Dumped at the Bendalong turn-off I knew what that first driver was talking about. A worse spot was hard to picture. A high speed, blind corner, with no shoulder to the road, the only consolation being a bus stop in the form of a parking bay, where you could stop, if you really wanted to, reacted fast enough or knew it was there before you sped around this blind corner. They'd built this bus bay to stop people running into the rear of the bus as they rounded this corner after all. I tried a while, and threw the towel in, and started walking.

So much for getting home before 4pm I thought. I walked and walked, up hill, down hill, up hill, down hill, five hills all told before I found a spot that offered enough visibility and shoulder to make it likely that someone might stop. There was a junction with a dirt track leading out to a ranch as well, which added that air of credibility somehow.

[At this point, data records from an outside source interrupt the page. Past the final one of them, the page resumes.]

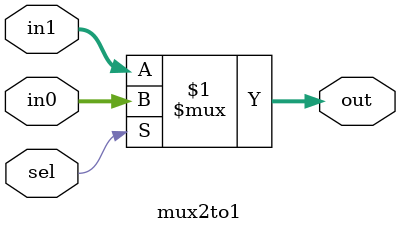
<source format=v>
module mux2to1( input[7:0] in1,input [7:0] in0,input sel,output [7:0] out);
assign out=sel?in0:in1;
endmodule

</source>
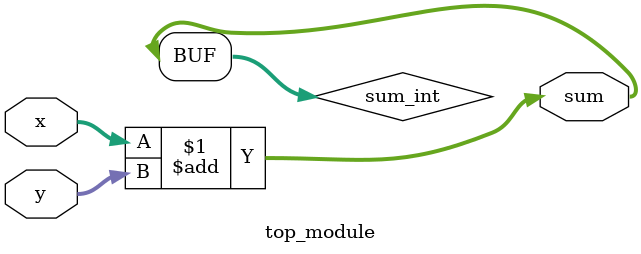
<source format=sv>
module top_module (
	input [3:0] x,
	input [3:0] y,
	output [4:0] sum
);

	// Internal signal declaration
	wire [4:0] sum_int;

	// Adder logic
	assign sum_int = x + y;

	// Assign sum output
	assign sum = sum_int;

endmodule

</source>
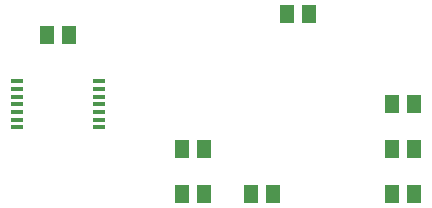
<source format=gbr>
G04 EAGLE Gerber RS-274X export*
G75*
%MOMM*%
%FSLAX34Y34*%
%LPD*%
%INSolderpaste Top*%
%IPPOS*%
%AMOC8*
5,1,8,0,0,1.08239X$1,22.5*%
G01*
%ADD10R,1.100000X0.400000*%
%ADD11R,1.300000X1.500000*%


D10*
X174950Y186700D03*
X174950Y193200D03*
X174950Y199700D03*
X174950Y206200D03*
X174950Y212700D03*
X174950Y219200D03*
X174950Y225700D03*
X105450Y225700D03*
X105450Y219200D03*
X105450Y212700D03*
X105450Y206200D03*
X105450Y199700D03*
X105450Y193200D03*
X105450Y186700D03*
D11*
X245000Y168100D03*
X264000Y168100D03*
X245000Y130000D03*
X264000Y130000D03*
X130700Y264620D03*
X149700Y264620D03*
X322420Y130000D03*
X303420Y130000D03*
X441800Y130000D03*
X422800Y130000D03*
X441800Y168100D03*
X422800Y168100D03*
X422800Y206200D03*
X441800Y206200D03*
X333916Y282496D03*
X352916Y282496D03*
M02*

</source>
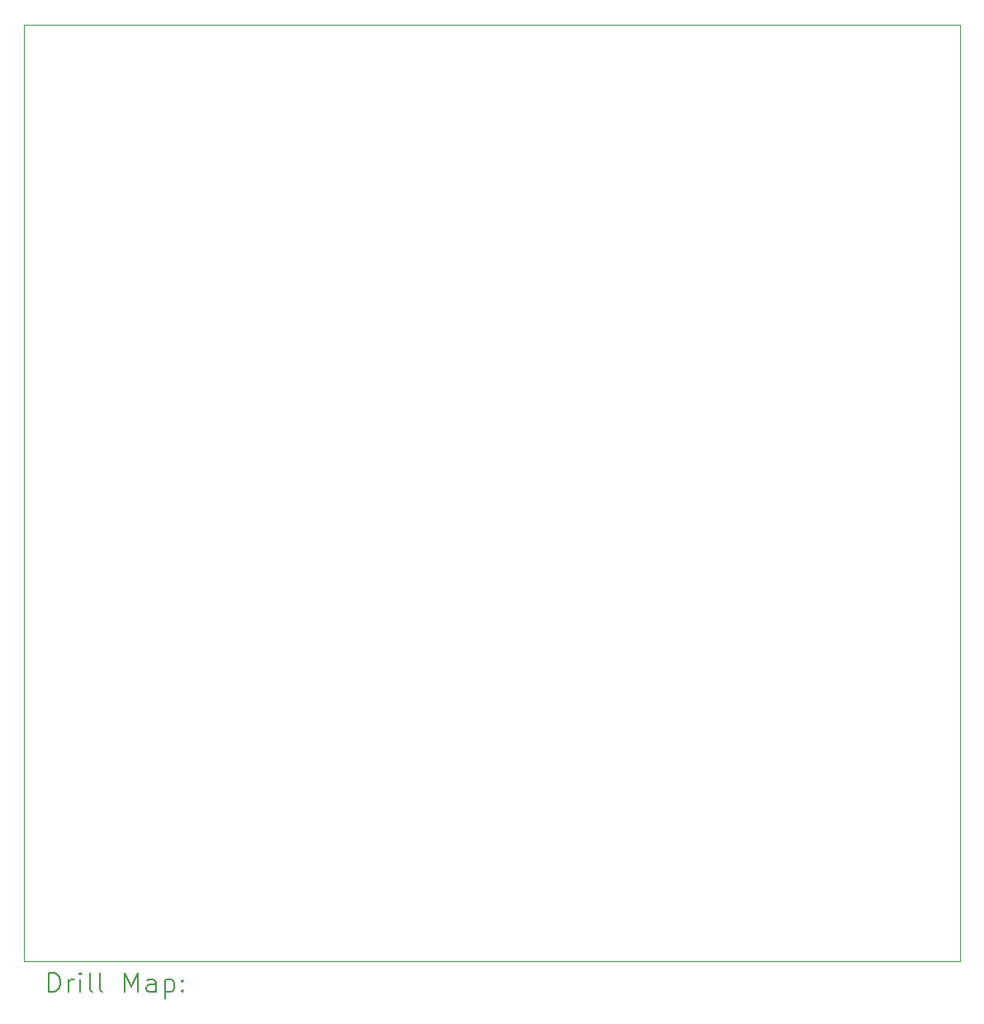
<source format=gbr>
%TF.GenerationSoftware,KiCad,Pcbnew,7.0.9*%
%TF.CreationDate,2024-03-13T01:01:44-05:00*%
%TF.ProjectId,BOARD,424f4152-442e-46b6-9963-61645f706362,rev?*%
%TF.SameCoordinates,Original*%
%TF.FileFunction,Drillmap*%
%TF.FilePolarity,Positive*%
%FSLAX45Y45*%
G04 Gerber Fmt 4.5, Leading zero omitted, Abs format (unit mm)*
G04 Created by KiCad (PCBNEW 7.0.9) date 2024-03-13 01:01:44*
%MOMM*%
%LPD*%
G01*
G04 APERTURE LIST*
%ADD10C,0.100000*%
%ADD11C,0.200000*%
G04 APERTURE END LIST*
D10*
X8000000Y-4000000D02*
X17600000Y-4000000D01*
X17600000Y-13600000D01*
X8000000Y-13600000D01*
X8000000Y-4000000D01*
D11*
X8255777Y-13916484D02*
X8255777Y-13716484D01*
X8255777Y-13716484D02*
X8303396Y-13716484D01*
X8303396Y-13716484D02*
X8331967Y-13726008D01*
X8331967Y-13726008D02*
X8351015Y-13745055D01*
X8351015Y-13745055D02*
X8360539Y-13764103D01*
X8360539Y-13764103D02*
X8370062Y-13802198D01*
X8370062Y-13802198D02*
X8370062Y-13830769D01*
X8370062Y-13830769D02*
X8360539Y-13868865D01*
X8360539Y-13868865D02*
X8351015Y-13887912D01*
X8351015Y-13887912D02*
X8331967Y-13906960D01*
X8331967Y-13906960D02*
X8303396Y-13916484D01*
X8303396Y-13916484D02*
X8255777Y-13916484D01*
X8455777Y-13916484D02*
X8455777Y-13783150D01*
X8455777Y-13821246D02*
X8465301Y-13802198D01*
X8465301Y-13802198D02*
X8474824Y-13792674D01*
X8474824Y-13792674D02*
X8493872Y-13783150D01*
X8493872Y-13783150D02*
X8512920Y-13783150D01*
X8579586Y-13916484D02*
X8579586Y-13783150D01*
X8579586Y-13716484D02*
X8570063Y-13726008D01*
X8570063Y-13726008D02*
X8579586Y-13735531D01*
X8579586Y-13735531D02*
X8589110Y-13726008D01*
X8589110Y-13726008D02*
X8579586Y-13716484D01*
X8579586Y-13716484D02*
X8579586Y-13735531D01*
X8703396Y-13916484D02*
X8684348Y-13906960D01*
X8684348Y-13906960D02*
X8674824Y-13887912D01*
X8674824Y-13887912D02*
X8674824Y-13716484D01*
X8808158Y-13916484D02*
X8789110Y-13906960D01*
X8789110Y-13906960D02*
X8779586Y-13887912D01*
X8779586Y-13887912D02*
X8779586Y-13716484D01*
X9036729Y-13916484D02*
X9036729Y-13716484D01*
X9036729Y-13716484D02*
X9103396Y-13859341D01*
X9103396Y-13859341D02*
X9170063Y-13716484D01*
X9170063Y-13716484D02*
X9170063Y-13916484D01*
X9351015Y-13916484D02*
X9351015Y-13811722D01*
X9351015Y-13811722D02*
X9341491Y-13792674D01*
X9341491Y-13792674D02*
X9322444Y-13783150D01*
X9322444Y-13783150D02*
X9284348Y-13783150D01*
X9284348Y-13783150D02*
X9265301Y-13792674D01*
X9351015Y-13906960D02*
X9331967Y-13916484D01*
X9331967Y-13916484D02*
X9284348Y-13916484D01*
X9284348Y-13916484D02*
X9265301Y-13906960D01*
X9265301Y-13906960D02*
X9255777Y-13887912D01*
X9255777Y-13887912D02*
X9255777Y-13868865D01*
X9255777Y-13868865D02*
X9265301Y-13849817D01*
X9265301Y-13849817D02*
X9284348Y-13840293D01*
X9284348Y-13840293D02*
X9331967Y-13840293D01*
X9331967Y-13840293D02*
X9351015Y-13830769D01*
X9446253Y-13783150D02*
X9446253Y-13983150D01*
X9446253Y-13792674D02*
X9465301Y-13783150D01*
X9465301Y-13783150D02*
X9503396Y-13783150D01*
X9503396Y-13783150D02*
X9522444Y-13792674D01*
X9522444Y-13792674D02*
X9531967Y-13802198D01*
X9531967Y-13802198D02*
X9541491Y-13821246D01*
X9541491Y-13821246D02*
X9541491Y-13878388D01*
X9541491Y-13878388D02*
X9531967Y-13897436D01*
X9531967Y-13897436D02*
X9522444Y-13906960D01*
X9522444Y-13906960D02*
X9503396Y-13916484D01*
X9503396Y-13916484D02*
X9465301Y-13916484D01*
X9465301Y-13916484D02*
X9446253Y-13906960D01*
X9627205Y-13897436D02*
X9636729Y-13906960D01*
X9636729Y-13906960D02*
X9627205Y-13916484D01*
X9627205Y-13916484D02*
X9617682Y-13906960D01*
X9617682Y-13906960D02*
X9627205Y-13897436D01*
X9627205Y-13897436D02*
X9627205Y-13916484D01*
X9627205Y-13792674D02*
X9636729Y-13802198D01*
X9636729Y-13802198D02*
X9627205Y-13811722D01*
X9627205Y-13811722D02*
X9617682Y-13802198D01*
X9617682Y-13802198D02*
X9627205Y-13792674D01*
X9627205Y-13792674D02*
X9627205Y-13811722D01*
M02*

</source>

If people are wondering what the hell you're doing hithing in the middle of the bush, no junction, no house, no nothing, by the time they've stopped wondering they've driven by, most especially in a 100 km/hr zone like this one. On the other hand at a junction like this, the first thought is that you just stayed on a property down there and were in need of a ride home.

Well it wasn't long before I got a ride in fact, so the strategy was good. It took me all the way to Nowra, though sadly to the southern outskirts of Nowra (I was heading north and keen to pass over the town, not linger at its approach). But any ride is a good ride when you're standing where I was, so in I leapt.

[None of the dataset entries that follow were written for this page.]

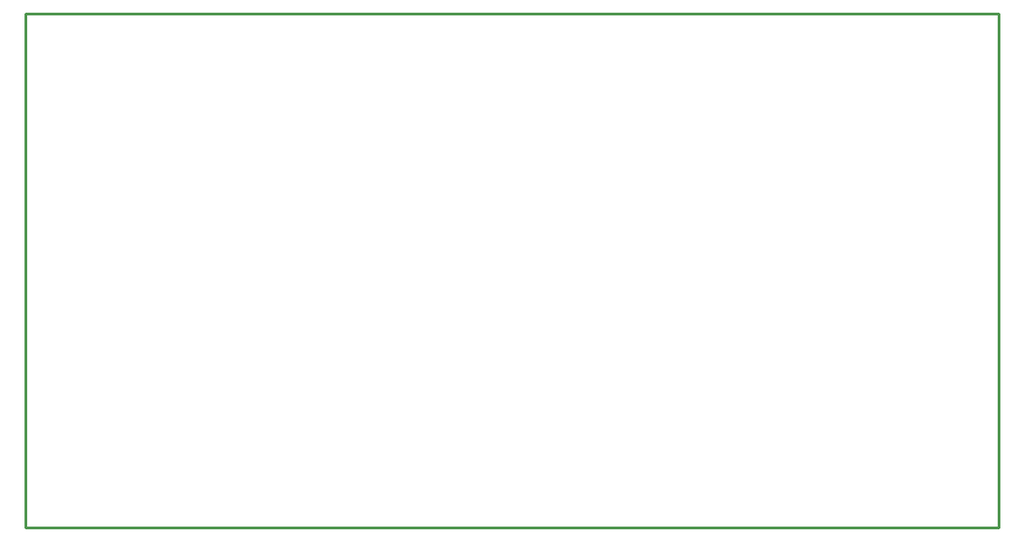
<source format=gko>
G04 Layer: BoardOutline*
G04 EasyEDA v6.4.19.4, 2021-05-27T12:50:32+05:30*
G04 Gerber Generator version 0.2*
G04 Scale: 100 percent, Rotated: No, Reflected: No *
G04 Dimensions in millimeters *
G04 leading zeros omitted , absolute positions ,4 integer and 5 decimal *
%FSLAX45Y45*%
%MOMM*%

%ADD10C,0.2540*%
D10*
X700023Y5700013D02*
G01*
X9779000Y5700013D01*
X9779000Y899921D01*
X700023Y899921D01*
X700023Y5700013D01*

%LPD*%
M02*

</source>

At south Nowra I got a quick ride into central Nowra with a very practical kind of guy ... who wasn't going to offer a detour out of town for me. So I walked from central Nowra the kilometre or so to the northern junction, from where I got a ride in no time, with a Real Estate agent on his way to Sydney. This was my ride home!

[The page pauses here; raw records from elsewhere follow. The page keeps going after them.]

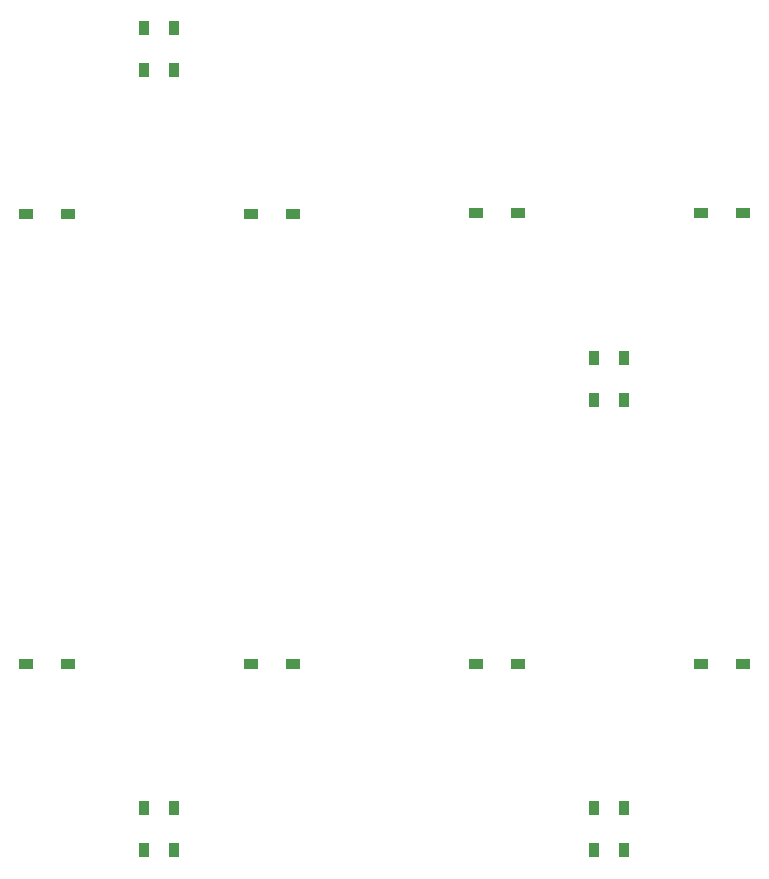
<source format=gbr>
G04 #@! TF.GenerationSoftware,KiCad,Pcbnew,(5.1.2)-2*
G04 #@! TF.CreationDate,2020-01-01T19:17:51+08:00*
G04 #@! TF.ProjectId,redox-receiver,7265646f-782d-4726-9563-65697665722e,rev?*
G04 #@! TF.SameCoordinates,Original*
G04 #@! TF.FileFunction,Paste,Top*
G04 #@! TF.FilePolarity,Positive*
%FSLAX46Y46*%
G04 Gerber Fmt 4.6, Leading zero omitted, Abs format (unit mm)*
G04 Created by KiCad (PCBNEW (5.1.2)-2) date 2020-01-01 19:17:51*
%MOMM*%
%LPD*%
G04 APERTURE LIST*
%ADD10R,0.950000X1.300000*%
%ADD11R,1.300000X0.950000*%
G04 APERTURE END LIST*
D10*
X134620000Y-132585000D03*
X134620000Y-129035000D03*
X132080000Y-132585000D03*
X132080000Y-129035000D03*
X96520000Y-132585000D03*
X96520000Y-129035000D03*
X93980000Y-132585000D03*
X93980000Y-129035000D03*
D11*
X144650000Y-116840000D03*
X141100000Y-116840000D03*
X125567000Y-116840000D03*
X122017000Y-116840000D03*
X106550000Y-116840000D03*
X103000000Y-116840000D03*
X87500000Y-116840000D03*
X83950000Y-116840000D03*
D10*
X134620000Y-94485000D03*
X134620000Y-90935000D03*
X132080000Y-94485000D03*
X132080000Y-90935000D03*
D11*
X106550000Y-78740000D03*
X103000000Y-78740000D03*
X87500000Y-78740000D03*
X83950000Y-78740000D03*
X144650000Y-78581200D03*
X141100000Y-78581200D03*
X125600000Y-78581200D03*
X122050000Y-78581200D03*
D10*
X96520000Y-66545000D03*
X96520000Y-62995000D03*
X93980000Y-66545000D03*
X93980000Y-62995000D03*
M02*

</source>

On the way we talked vigorously about hitching and risks. I was the first hitcher he'd picked up in five years, he'd given it up, too risky. A friend of his was once killed by a hitcher! First story I'd heard yet of a driver suffering at the hands of a hitcher, and what a way to hear it. I've yet to compile any objective research, but anecdotal and subjective experience suggests that hitchers are generally the victims not the offenders. Richard, my driver was convinced of precisely the reverse, that drivers were generally the victims not the offenders. The irony of our situation didn't escape me, he being the driver and me the hitcher, each convinced that they were the most likely victim of the two. Still it was interesting to hear his views, and both our positions were essentially subjective and anecdotal, neither of us had any hint of evidence so to speak.

It is of course interesting feedback to hear of peoples fear of hitch-hikers, after they'd picked you up. Here I was the first hitcher Richard had picked up in five years. Why? Because I looked all right ... well that's what they tell me. But then I'm always thinking "don't all the best killers look all right too?". I mean how many people can you knock off, if you stand by the roadside looking like you want to knock people off? Let's just say I lost it, and started knocking people off, would I look any different? I hope so, or I'd be pretty successful alas.

Richard put me almost in front of my house in Minnamurra in any case, and in spite of all the delays, and all the walking it was only 3:30 pm. Imagine my disappointment to find my travel agent was not open on Saturdays at all when I'd expected they'd be open till 4:00!